In diesem Kontext muss man die Programmpunkte zur Kulturpolitik lesen. Zum
einen entsprechen sie der neoliberalen Auslagerungsideologie und fordern
die Einrichtung einer Nationalstiftung zur Bewahrung und Pflege des
kulturellen Erbes, steuerliche Absetzbarkeit bei Kunstankäufen, Stärkung
der "creative industries" etc. Zum anderen gibt es mit der Förderung des
völkischen Provinzialismus und der Heimatkunst durchaus Entsprechungen zur
deutschnationalen wie auch zur katholisch-ländlichen Kulturideologie der
Koalitionsparteien. So verheißt die neue Regierung "die Förderung der
kulturellen Ausdrucksformen der Regionen", verspricht Volkskunst zu fördern
und Volkskultur schwerpunktmäßig zu erforschen. Wie hieß das noch 1980 bei
Mölzer: "Wissenschaftler und Künstler, die in ihrer Tätigkeit das deutsche
Volk repräsentieren, müßten verstärkt gefördert werden."

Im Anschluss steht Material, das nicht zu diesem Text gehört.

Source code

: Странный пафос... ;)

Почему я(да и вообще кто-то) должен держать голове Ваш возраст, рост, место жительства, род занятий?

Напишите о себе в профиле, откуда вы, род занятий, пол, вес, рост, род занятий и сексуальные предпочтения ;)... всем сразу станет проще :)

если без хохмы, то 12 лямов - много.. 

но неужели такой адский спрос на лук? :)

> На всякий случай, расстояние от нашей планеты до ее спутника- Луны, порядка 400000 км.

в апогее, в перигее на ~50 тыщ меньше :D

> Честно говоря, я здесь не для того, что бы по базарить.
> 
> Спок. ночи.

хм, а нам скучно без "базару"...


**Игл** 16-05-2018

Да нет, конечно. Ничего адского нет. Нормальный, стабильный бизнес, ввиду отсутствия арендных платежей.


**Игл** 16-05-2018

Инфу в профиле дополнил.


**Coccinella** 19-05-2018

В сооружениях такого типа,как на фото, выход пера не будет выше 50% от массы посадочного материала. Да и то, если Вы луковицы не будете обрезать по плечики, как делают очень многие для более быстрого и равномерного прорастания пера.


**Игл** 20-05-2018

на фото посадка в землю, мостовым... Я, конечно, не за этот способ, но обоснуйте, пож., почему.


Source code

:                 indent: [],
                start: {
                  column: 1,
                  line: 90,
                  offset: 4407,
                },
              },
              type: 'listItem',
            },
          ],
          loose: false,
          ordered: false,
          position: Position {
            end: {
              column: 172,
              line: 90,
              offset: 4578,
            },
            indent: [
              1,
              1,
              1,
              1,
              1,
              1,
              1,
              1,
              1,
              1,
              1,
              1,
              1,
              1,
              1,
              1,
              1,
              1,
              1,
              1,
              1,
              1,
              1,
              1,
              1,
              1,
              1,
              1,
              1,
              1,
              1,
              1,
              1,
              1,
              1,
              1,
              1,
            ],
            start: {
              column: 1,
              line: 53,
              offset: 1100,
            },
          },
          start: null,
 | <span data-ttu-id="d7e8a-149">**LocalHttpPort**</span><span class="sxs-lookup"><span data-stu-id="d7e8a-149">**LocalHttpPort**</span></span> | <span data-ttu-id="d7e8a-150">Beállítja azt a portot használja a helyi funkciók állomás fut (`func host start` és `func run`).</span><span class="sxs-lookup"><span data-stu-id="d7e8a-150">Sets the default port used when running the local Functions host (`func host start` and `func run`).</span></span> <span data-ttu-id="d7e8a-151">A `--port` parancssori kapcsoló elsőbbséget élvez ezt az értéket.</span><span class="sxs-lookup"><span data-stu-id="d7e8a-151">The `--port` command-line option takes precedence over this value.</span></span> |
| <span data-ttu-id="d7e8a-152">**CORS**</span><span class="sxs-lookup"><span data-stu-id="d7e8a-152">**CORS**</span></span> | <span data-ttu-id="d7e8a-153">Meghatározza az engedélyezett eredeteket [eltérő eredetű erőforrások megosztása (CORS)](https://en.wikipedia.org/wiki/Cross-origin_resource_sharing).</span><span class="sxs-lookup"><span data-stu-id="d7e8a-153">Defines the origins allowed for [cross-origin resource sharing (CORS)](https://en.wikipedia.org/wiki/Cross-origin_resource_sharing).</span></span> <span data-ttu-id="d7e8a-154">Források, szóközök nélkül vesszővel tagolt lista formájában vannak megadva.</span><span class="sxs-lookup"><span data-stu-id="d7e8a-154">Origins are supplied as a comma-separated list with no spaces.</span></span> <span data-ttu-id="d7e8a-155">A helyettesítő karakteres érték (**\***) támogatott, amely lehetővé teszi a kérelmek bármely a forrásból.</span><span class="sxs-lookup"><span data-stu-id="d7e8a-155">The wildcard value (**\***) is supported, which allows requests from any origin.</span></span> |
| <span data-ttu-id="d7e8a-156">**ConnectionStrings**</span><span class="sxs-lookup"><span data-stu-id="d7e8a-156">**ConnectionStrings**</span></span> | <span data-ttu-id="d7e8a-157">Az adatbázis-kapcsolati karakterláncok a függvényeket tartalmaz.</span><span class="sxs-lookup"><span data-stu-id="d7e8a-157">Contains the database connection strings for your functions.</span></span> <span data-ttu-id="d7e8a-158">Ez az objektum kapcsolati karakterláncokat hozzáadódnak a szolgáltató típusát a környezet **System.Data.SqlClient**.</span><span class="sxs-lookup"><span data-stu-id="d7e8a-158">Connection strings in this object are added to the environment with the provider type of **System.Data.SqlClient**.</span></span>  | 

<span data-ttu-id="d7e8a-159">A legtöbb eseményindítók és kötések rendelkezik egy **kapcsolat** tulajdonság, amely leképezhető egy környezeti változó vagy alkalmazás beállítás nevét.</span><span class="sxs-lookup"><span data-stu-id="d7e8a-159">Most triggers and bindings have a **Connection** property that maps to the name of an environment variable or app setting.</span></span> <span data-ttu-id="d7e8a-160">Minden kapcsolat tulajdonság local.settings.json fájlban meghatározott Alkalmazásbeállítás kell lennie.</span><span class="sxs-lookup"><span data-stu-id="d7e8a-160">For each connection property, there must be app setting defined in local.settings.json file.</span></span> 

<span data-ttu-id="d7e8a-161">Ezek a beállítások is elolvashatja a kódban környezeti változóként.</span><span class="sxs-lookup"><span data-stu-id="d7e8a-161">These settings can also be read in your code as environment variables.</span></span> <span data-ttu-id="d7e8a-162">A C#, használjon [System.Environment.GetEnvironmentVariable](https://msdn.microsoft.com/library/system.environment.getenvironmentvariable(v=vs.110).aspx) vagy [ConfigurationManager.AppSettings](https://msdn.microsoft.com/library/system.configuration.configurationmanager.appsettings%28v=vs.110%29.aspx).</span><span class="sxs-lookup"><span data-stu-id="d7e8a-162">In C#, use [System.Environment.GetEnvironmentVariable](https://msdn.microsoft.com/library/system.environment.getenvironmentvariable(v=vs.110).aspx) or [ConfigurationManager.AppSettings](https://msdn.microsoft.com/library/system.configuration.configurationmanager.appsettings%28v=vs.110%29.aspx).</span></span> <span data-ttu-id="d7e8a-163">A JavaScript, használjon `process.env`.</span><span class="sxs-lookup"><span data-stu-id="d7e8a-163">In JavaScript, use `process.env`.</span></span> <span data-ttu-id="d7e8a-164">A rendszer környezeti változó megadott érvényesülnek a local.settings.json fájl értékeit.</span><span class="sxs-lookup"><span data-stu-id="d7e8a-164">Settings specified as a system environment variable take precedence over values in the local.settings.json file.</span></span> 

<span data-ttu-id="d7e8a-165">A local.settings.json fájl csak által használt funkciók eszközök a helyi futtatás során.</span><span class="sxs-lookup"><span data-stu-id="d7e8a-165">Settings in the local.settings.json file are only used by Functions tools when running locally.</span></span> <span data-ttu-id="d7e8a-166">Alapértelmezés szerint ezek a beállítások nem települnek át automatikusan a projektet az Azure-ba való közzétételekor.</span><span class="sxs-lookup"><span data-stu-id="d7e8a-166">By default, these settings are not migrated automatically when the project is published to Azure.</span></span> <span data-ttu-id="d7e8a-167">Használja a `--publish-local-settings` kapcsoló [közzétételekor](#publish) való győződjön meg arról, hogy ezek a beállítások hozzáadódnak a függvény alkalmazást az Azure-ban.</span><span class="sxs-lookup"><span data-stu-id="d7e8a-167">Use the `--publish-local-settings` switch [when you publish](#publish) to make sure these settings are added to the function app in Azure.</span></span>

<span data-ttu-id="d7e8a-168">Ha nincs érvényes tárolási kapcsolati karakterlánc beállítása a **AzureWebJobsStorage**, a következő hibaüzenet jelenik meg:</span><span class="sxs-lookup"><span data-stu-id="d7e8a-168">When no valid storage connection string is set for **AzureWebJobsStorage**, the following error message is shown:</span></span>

Natürlich ist es nicht das "deutsche" Volk, von dem im Regierungsprogramm
gesprochen wird. Das ist auch nicht notwendig. Mit der Förderung der
regionalen Ausdrucksformen der Volkskultur ist ein gemeinsamer Nenner von
deutschnational bis konservativ-katholisch gefunden. Für die Koalition
erweist sich das als günstige Sprachregelung, denn mit "Volkskultur"
treffen sich die Begriffe, auch wenn ein jeweils anderes Volk gemeint sein
sollte.

Solange man nur "Volk" sagt, können die einen das österreichische, die
anderen das deutsche darunter verstehen; solange man nur "Heimat" sagt,
können die einen die österreichische, die anderen die deutsche Heimat
darunter verstehen. Eine ideale Lösung. Und so fanden - auch in der
Kulturpolitik - zwei alte Intimfeinde zueinander. Nicht umsonst
demonstrieren heute in Wien deutschnationale Verbindungen für einen
katholischen Kanzler. Der arme Dollfuß ist umsonst gestorben.